Texte de la page
**********

Pas de raison que ça s’arrête, fit immédiatement écho, le grand échalas de vétérinaire. En rappelant que les mêmes causes produisent imparablement les mêmes effets. Des causes, solidement en place. La planète copie l’univers. Elle aussi est en expansion. La mondialisation a fait qu’on passe du local au global quasi automatiquement. Sur le plan du commerce, de la finance, de la production et de la distribution, les échanges sont multiples, immédiats, réciproques. La science n’est pas en reste. Le Technion de Haïfa partage ses recherches en biologie avec un laboratoire de Cambridge et l’université d’Osaka. La toile médiatique recouvre la Terre entière. Soumettant à un bombardement uniforme, incessant, d’images, de discours, d’informations, les peuples de tous les continents.

**********

Entrées de données sauvegardées:
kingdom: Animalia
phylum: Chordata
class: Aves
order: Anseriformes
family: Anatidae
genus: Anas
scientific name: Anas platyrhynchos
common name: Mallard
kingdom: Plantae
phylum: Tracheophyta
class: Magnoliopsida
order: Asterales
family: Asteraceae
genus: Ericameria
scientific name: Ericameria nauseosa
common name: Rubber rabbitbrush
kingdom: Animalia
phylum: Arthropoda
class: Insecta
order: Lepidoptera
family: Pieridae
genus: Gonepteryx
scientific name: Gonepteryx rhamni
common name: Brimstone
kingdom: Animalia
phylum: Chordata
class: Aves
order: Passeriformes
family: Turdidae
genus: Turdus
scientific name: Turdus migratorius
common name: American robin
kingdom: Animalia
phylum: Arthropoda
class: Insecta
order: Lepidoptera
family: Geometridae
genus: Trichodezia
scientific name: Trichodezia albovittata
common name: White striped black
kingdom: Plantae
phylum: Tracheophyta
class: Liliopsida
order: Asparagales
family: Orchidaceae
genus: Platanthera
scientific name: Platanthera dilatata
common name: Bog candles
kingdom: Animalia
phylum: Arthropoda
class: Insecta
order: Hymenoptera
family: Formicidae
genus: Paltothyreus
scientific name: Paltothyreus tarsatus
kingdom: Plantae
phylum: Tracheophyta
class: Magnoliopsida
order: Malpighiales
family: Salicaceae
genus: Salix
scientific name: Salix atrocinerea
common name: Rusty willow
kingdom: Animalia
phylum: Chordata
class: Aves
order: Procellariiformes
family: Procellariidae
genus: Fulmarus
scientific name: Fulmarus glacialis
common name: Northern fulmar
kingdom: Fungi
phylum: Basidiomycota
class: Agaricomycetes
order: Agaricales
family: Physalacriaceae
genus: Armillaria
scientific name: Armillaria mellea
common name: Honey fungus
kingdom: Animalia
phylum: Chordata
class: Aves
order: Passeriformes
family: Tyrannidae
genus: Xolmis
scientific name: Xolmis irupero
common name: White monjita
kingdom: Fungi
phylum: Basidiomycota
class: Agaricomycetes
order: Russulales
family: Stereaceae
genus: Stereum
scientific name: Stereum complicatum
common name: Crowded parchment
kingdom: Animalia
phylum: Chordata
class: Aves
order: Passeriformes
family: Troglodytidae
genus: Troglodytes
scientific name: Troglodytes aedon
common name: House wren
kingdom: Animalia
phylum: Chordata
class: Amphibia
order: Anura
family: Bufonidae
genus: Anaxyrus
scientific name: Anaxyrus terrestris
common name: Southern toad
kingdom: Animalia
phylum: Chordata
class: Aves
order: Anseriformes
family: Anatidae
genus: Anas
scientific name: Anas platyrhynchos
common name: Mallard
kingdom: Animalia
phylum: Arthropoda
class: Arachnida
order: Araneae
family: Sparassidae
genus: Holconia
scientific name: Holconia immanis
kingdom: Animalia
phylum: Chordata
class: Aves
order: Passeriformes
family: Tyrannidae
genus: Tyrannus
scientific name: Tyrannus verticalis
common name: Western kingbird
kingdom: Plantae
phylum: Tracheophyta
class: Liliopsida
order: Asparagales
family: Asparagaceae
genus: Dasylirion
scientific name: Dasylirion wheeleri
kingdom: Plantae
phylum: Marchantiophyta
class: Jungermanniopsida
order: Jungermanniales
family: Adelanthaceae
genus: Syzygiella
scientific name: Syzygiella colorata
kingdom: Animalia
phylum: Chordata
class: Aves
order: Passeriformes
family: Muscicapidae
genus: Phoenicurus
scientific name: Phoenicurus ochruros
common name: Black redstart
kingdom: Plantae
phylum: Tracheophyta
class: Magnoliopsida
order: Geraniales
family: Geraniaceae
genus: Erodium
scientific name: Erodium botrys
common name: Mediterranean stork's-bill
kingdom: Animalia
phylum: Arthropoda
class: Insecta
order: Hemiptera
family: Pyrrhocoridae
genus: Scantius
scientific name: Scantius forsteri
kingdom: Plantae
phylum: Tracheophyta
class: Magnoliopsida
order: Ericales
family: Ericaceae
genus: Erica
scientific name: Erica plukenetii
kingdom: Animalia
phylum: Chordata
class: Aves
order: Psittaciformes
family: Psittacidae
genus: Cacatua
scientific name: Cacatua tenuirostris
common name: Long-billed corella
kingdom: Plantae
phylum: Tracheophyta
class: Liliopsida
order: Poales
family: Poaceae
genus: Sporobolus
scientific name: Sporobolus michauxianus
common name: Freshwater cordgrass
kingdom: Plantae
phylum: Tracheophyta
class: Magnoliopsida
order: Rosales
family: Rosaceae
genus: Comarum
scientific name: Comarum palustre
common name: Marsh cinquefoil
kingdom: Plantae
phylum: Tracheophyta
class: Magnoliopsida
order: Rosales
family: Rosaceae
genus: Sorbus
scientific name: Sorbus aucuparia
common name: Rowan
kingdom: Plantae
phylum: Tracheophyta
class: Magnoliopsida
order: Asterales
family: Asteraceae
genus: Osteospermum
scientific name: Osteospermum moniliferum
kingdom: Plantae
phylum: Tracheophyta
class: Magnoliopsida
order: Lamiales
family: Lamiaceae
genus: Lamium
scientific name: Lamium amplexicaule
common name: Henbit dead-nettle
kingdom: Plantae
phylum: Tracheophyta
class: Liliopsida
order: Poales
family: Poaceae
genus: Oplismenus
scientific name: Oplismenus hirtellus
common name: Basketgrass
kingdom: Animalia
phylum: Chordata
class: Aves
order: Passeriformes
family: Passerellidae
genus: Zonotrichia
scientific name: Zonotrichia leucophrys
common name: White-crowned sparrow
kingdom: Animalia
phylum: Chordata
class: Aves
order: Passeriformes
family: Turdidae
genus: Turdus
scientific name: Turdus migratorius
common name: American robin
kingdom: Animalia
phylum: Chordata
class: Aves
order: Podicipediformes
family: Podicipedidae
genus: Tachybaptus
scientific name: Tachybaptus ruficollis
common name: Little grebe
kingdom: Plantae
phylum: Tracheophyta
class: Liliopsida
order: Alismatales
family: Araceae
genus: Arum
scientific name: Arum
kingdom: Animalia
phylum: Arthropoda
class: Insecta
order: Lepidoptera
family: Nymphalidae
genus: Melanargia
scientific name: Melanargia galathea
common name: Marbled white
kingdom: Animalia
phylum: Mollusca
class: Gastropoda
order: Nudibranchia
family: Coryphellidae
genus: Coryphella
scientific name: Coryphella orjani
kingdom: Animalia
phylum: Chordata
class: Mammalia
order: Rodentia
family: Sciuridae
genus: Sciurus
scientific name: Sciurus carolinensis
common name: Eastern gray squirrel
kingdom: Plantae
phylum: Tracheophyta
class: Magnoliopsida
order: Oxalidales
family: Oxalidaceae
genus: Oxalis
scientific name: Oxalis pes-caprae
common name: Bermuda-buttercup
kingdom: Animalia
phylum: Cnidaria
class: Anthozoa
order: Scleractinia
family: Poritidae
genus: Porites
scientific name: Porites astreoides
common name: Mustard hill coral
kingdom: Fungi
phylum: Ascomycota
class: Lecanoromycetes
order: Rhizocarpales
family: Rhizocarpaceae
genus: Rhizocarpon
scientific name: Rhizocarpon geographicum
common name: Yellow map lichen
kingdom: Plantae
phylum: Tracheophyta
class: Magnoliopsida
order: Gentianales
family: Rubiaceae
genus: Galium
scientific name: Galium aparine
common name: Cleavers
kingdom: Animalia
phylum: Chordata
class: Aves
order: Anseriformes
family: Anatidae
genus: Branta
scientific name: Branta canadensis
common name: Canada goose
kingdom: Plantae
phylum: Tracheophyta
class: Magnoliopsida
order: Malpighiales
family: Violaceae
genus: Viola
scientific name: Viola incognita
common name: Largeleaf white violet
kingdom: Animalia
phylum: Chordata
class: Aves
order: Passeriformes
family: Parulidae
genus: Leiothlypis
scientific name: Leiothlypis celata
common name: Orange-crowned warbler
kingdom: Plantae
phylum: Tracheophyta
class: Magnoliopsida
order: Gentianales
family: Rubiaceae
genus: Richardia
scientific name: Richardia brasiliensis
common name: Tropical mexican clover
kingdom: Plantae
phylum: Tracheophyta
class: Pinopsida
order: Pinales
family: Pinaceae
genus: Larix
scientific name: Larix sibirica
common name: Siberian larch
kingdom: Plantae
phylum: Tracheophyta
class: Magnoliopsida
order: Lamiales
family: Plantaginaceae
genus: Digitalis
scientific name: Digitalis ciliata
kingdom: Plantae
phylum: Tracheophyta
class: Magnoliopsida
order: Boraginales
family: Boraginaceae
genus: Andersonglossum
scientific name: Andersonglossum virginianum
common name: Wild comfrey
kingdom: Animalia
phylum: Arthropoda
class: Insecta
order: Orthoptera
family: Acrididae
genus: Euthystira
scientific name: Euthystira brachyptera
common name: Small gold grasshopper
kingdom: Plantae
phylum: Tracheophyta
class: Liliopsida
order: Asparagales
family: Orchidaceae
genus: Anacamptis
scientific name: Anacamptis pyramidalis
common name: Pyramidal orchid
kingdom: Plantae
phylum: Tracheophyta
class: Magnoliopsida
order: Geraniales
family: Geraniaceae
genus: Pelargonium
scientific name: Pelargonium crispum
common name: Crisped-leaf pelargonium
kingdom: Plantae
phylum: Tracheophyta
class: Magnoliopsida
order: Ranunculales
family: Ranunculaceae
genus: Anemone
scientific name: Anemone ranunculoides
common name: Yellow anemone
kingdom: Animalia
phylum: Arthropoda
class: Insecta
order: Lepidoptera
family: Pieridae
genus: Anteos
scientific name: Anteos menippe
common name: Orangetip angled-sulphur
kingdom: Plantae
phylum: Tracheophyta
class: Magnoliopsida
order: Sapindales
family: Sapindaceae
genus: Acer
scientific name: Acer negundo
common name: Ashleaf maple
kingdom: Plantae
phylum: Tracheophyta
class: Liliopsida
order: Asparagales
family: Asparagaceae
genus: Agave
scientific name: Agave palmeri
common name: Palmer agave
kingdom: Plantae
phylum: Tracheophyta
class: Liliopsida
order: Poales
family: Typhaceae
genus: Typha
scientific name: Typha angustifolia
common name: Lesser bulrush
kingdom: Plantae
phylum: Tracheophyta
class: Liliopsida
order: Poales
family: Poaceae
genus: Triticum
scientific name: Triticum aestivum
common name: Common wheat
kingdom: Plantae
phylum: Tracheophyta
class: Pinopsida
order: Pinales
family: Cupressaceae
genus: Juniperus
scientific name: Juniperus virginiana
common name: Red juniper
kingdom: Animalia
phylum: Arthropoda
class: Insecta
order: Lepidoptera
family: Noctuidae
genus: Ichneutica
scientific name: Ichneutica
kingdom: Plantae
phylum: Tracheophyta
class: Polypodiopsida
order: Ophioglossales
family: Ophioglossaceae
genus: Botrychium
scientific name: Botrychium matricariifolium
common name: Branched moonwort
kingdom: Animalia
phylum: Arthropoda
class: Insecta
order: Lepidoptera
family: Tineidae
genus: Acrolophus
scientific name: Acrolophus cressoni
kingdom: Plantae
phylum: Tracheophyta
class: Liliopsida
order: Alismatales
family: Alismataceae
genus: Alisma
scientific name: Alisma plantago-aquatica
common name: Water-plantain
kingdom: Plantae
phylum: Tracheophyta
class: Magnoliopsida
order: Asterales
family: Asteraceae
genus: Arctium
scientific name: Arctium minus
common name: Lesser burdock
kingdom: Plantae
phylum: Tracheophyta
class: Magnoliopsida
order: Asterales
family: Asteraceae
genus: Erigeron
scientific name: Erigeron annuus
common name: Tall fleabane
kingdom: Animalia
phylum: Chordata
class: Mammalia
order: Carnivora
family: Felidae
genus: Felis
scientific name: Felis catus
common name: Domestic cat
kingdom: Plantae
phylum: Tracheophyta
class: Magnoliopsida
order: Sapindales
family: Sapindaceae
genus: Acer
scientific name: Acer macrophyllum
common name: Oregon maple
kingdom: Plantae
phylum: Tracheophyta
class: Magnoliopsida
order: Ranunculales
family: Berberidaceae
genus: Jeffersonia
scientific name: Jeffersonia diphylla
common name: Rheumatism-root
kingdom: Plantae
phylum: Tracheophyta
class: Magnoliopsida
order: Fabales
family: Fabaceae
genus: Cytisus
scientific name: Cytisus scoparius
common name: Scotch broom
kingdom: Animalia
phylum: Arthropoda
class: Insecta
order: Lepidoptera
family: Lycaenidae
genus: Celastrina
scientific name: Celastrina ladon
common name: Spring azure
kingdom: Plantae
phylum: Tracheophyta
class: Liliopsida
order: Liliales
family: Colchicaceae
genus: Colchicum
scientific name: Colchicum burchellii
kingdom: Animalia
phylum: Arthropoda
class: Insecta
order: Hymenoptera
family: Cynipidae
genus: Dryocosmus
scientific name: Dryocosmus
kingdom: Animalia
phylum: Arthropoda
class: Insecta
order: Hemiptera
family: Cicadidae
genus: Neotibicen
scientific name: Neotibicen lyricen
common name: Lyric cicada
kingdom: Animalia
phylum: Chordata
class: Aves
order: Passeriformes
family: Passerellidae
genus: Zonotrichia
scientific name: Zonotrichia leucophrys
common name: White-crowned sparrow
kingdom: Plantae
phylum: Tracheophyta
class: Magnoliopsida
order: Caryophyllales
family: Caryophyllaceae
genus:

**********

Consignes
1. Citez fidèlement, dans le texte sur la mondialisation, le passage qui va de « Pas de raison » jusqu'à « tous les continents. ».
2. Rédigez la suite du texte sur la mondialisation, à partir de sa dernière phrase.

Corrigé
1.
Pas de raison que ça s’arrête, fit immédiatement écho, le grand échalas de vétérinaire. En rappelant que les mêmes causes produisent imparablement les mêmes effets. Des causes, solidement en place. La planète copie l’univers. Elle aussi est en expansion. La mondialisation a fait qu’on passe du local au global quasi automatiquement. Sur le plan du commerce, de la finance, de la production et de la distribution, les échanges sont multiples, immédiats, réciproques. La science n’est pas en reste. Le Technion de Haïfa partage ses recherches en biologie avec un laboratoire de Cambridge et l’université d’Osaka. La toile médiatique recouvre la Terre entière. Soumettant à un bombardement uniforme, incessant, d’images, de discours, d’informations, les peuples de tous les continents.

2.
réalité virtuelle


Le spectacle, le sport, la musique, installent un langage commun d’images, de sons, traversant la variété des cultures, coutumes, des nations les plus pauvres aux plus riches. Le tsunami digital, réseaux, intelligence artificielle, big data, emporte plus ou moins rapidement, mais irrésistiblement, les digues civilisationnelles classiques. Et ça n’est pas le blocage momentané d’internet par des régimes politiques sur la défensive qui stopperont cette offensive internationale. Épuisement des ressources, drame climatique, crise écologique, rejoignent cet opéra mondial hyperbolisé. Auquel les réponses hasardeuses, tentatives, hétérogènes, des gouvernements des États du monde n’apportent qu’une conduite partielle, saccadée, forcément cacophonique.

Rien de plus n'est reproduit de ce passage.